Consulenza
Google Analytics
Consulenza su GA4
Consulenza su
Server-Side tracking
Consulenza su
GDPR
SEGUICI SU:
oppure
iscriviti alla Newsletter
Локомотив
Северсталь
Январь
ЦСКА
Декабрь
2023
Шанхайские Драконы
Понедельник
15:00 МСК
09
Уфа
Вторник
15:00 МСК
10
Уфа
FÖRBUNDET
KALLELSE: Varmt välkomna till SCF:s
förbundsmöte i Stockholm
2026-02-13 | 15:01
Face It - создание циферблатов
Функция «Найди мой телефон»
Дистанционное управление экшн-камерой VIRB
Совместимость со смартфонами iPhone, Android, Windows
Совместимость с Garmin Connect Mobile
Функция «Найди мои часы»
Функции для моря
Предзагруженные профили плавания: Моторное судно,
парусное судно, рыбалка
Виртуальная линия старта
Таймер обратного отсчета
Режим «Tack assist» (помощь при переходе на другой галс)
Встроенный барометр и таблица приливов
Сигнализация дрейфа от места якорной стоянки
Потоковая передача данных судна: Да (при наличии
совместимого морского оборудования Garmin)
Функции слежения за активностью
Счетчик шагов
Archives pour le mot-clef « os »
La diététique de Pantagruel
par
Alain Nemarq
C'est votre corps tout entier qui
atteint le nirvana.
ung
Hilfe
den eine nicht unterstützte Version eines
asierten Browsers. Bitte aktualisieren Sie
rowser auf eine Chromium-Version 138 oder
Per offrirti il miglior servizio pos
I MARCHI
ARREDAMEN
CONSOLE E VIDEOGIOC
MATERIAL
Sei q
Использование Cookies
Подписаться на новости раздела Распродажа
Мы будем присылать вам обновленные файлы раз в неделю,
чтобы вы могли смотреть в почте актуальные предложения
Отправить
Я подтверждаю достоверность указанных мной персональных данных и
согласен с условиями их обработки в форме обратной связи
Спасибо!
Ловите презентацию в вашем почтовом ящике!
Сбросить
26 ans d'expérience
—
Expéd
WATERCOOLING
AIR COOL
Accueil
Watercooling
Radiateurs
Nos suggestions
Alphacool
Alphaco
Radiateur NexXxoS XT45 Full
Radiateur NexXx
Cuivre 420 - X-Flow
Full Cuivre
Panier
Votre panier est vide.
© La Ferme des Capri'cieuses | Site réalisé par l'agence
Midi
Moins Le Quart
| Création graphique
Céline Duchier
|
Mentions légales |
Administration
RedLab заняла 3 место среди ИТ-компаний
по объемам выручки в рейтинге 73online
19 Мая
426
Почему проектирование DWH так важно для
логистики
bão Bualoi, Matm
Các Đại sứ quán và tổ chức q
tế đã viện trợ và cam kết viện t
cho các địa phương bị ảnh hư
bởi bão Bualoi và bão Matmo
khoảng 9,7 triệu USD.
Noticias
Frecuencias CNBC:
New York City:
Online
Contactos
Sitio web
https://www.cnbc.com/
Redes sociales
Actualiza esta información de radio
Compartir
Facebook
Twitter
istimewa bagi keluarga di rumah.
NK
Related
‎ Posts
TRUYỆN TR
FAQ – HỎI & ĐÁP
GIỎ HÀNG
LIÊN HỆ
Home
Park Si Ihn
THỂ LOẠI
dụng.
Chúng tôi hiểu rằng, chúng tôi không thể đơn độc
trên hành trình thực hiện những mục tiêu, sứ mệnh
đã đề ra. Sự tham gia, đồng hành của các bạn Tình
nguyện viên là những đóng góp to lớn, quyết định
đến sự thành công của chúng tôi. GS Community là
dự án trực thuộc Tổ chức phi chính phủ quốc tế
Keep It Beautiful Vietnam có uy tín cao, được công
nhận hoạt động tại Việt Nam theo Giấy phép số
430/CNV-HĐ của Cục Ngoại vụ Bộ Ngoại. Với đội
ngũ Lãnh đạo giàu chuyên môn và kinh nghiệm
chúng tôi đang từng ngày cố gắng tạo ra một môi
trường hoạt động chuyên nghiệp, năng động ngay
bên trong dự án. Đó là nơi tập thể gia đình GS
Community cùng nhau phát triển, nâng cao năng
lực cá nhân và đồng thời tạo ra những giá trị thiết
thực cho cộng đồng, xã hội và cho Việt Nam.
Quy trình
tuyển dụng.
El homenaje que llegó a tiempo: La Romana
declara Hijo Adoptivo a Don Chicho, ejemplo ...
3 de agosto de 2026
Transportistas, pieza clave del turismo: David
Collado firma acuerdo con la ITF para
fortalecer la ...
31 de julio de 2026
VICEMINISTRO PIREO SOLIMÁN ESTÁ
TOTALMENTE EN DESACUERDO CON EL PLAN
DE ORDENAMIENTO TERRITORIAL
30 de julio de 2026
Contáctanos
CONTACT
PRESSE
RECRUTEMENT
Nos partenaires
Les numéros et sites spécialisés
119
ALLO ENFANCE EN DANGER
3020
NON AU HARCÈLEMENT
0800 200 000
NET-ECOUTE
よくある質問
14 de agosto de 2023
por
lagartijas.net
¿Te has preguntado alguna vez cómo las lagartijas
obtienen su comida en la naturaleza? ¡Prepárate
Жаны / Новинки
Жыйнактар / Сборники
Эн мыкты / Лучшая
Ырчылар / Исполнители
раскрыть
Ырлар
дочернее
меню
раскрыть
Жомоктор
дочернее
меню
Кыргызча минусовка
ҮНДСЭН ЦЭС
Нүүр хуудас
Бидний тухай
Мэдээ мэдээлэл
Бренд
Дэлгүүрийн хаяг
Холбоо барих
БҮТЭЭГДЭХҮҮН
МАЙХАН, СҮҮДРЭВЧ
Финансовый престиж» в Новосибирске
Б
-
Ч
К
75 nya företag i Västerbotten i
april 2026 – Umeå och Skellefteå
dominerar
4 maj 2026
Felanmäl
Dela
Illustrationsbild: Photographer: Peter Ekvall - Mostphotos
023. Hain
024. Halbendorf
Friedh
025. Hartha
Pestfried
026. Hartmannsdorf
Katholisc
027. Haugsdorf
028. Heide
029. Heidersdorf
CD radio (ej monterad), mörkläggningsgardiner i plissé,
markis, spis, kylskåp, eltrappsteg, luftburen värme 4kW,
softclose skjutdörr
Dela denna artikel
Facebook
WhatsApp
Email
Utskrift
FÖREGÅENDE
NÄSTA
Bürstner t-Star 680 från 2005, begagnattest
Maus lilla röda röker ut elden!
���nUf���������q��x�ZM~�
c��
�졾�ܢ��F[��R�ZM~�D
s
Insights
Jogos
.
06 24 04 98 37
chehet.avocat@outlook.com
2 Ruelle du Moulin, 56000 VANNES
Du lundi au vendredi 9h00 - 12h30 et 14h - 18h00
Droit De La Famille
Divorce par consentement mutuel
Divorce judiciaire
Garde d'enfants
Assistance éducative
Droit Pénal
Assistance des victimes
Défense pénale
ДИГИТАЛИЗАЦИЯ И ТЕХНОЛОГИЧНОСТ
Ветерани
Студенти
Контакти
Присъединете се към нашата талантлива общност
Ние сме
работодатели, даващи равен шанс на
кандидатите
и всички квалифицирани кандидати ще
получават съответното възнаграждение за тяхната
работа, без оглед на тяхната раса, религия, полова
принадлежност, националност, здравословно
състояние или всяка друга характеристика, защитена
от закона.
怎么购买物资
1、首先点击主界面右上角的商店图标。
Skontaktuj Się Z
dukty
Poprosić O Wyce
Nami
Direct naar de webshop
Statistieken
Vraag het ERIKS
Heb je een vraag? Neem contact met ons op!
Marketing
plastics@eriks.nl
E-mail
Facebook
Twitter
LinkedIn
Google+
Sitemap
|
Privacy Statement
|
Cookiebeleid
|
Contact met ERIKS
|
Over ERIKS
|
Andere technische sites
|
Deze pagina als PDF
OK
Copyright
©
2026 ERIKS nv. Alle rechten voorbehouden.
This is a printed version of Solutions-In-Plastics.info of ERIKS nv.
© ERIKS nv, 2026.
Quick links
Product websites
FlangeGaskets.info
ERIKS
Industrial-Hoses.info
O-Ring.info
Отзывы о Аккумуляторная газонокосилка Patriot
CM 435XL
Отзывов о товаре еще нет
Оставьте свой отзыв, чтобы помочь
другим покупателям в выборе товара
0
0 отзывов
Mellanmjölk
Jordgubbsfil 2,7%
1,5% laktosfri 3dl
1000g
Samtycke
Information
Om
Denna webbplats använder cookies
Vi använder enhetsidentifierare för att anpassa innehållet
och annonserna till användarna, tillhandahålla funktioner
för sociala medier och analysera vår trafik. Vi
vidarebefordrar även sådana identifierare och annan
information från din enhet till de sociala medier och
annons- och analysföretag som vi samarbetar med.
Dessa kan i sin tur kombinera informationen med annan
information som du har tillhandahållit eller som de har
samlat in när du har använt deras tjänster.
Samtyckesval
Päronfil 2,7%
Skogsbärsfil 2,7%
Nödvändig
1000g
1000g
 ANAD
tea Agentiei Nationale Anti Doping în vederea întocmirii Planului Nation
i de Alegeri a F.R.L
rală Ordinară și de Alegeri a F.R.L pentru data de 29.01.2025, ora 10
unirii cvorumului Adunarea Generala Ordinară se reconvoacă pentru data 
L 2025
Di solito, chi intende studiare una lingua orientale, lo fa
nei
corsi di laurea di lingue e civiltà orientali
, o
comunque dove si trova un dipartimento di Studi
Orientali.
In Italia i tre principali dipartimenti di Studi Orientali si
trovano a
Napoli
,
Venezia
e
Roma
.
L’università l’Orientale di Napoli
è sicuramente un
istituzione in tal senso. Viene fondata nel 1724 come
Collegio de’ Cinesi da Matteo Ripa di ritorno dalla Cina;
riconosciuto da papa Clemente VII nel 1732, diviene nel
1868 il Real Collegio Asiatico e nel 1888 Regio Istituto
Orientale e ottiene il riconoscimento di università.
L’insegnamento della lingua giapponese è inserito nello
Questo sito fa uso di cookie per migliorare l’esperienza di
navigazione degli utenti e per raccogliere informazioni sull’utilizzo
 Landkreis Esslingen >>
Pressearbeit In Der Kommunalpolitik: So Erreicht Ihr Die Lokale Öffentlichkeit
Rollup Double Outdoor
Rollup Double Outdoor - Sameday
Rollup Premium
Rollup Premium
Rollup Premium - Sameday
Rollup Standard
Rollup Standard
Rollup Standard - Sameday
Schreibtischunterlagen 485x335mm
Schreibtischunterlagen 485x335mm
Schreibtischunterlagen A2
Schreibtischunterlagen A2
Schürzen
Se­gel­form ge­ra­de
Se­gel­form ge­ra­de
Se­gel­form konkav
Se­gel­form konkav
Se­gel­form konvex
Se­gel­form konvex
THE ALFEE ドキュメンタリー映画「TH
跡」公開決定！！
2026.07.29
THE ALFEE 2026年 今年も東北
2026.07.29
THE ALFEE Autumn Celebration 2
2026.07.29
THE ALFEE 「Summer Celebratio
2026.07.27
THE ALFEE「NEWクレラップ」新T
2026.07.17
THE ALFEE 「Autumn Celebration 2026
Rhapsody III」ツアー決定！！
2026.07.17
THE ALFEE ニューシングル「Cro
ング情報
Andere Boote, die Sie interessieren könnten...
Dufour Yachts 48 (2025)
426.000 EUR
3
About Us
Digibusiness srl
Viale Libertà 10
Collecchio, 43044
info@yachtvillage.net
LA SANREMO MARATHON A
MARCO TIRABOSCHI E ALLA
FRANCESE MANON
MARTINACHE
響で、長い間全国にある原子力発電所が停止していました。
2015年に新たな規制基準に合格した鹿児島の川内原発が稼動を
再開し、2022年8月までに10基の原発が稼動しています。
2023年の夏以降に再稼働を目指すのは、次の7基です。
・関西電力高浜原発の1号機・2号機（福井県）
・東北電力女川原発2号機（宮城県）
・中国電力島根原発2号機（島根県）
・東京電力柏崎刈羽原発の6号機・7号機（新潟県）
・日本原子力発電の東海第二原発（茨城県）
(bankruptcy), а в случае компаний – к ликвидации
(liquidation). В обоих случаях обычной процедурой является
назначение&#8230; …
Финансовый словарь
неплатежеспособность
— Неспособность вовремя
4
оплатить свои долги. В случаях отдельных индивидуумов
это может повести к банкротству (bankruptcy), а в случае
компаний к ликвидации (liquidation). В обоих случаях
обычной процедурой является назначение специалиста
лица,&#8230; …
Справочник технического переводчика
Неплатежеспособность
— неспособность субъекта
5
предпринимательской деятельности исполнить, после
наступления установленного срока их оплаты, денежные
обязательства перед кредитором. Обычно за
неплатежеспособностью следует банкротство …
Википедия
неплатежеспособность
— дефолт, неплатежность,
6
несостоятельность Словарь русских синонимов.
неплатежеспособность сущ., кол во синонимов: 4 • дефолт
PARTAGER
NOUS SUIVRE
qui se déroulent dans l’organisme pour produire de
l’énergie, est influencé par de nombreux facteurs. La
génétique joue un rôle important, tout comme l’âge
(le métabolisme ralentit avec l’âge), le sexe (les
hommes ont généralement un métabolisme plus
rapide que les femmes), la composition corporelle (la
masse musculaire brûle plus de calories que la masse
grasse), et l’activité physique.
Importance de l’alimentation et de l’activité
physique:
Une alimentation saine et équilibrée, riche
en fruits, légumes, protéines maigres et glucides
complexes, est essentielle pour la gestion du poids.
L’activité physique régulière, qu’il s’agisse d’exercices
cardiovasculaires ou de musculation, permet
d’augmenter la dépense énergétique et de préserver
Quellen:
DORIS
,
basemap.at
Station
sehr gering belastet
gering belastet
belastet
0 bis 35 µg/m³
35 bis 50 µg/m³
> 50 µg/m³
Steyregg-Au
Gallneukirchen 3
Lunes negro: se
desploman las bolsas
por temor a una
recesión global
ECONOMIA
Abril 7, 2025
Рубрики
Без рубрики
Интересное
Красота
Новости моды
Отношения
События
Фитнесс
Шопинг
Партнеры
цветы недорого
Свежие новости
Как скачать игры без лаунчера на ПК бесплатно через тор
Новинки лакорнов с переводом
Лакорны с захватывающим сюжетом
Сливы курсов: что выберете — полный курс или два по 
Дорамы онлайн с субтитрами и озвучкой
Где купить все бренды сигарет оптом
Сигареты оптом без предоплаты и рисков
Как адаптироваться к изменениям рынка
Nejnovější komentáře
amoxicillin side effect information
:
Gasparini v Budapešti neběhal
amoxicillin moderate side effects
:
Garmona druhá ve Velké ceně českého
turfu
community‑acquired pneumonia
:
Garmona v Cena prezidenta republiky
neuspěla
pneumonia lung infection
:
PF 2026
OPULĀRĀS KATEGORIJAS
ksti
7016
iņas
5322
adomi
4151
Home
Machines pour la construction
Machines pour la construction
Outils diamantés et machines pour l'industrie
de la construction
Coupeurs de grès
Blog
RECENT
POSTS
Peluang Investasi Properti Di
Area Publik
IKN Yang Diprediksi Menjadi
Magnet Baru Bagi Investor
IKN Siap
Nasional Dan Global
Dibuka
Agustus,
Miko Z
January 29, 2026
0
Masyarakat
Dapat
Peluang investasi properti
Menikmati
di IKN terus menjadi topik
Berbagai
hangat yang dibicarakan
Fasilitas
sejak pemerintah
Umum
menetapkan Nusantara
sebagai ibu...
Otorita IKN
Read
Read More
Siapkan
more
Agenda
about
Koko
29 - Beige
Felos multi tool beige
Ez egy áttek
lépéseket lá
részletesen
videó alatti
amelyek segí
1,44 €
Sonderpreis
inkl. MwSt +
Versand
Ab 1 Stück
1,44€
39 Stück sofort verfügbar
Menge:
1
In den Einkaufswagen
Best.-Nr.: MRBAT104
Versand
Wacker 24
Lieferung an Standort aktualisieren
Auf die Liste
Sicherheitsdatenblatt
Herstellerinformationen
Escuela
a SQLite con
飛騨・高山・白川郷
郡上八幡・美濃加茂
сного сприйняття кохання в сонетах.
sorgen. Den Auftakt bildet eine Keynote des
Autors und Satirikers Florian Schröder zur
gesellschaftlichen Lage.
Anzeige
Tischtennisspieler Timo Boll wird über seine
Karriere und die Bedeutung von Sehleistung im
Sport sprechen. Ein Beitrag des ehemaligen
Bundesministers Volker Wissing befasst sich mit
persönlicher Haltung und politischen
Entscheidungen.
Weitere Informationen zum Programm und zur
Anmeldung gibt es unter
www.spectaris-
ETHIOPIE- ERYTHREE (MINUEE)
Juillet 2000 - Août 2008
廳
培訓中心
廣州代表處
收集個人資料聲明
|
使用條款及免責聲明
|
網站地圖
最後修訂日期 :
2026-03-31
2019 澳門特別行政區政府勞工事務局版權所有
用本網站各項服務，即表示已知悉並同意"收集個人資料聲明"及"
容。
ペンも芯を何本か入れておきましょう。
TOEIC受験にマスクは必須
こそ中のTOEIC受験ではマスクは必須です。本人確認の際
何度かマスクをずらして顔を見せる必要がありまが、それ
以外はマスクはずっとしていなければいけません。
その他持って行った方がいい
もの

WHAT IS NEEDED -> Which lines contain "medier"? Copy each of them from the listing.

SOLUTION TO THE PROBLEM ->
för sociala medier och analysera vår trafik. Vi
information från din enhet till de sociala medier och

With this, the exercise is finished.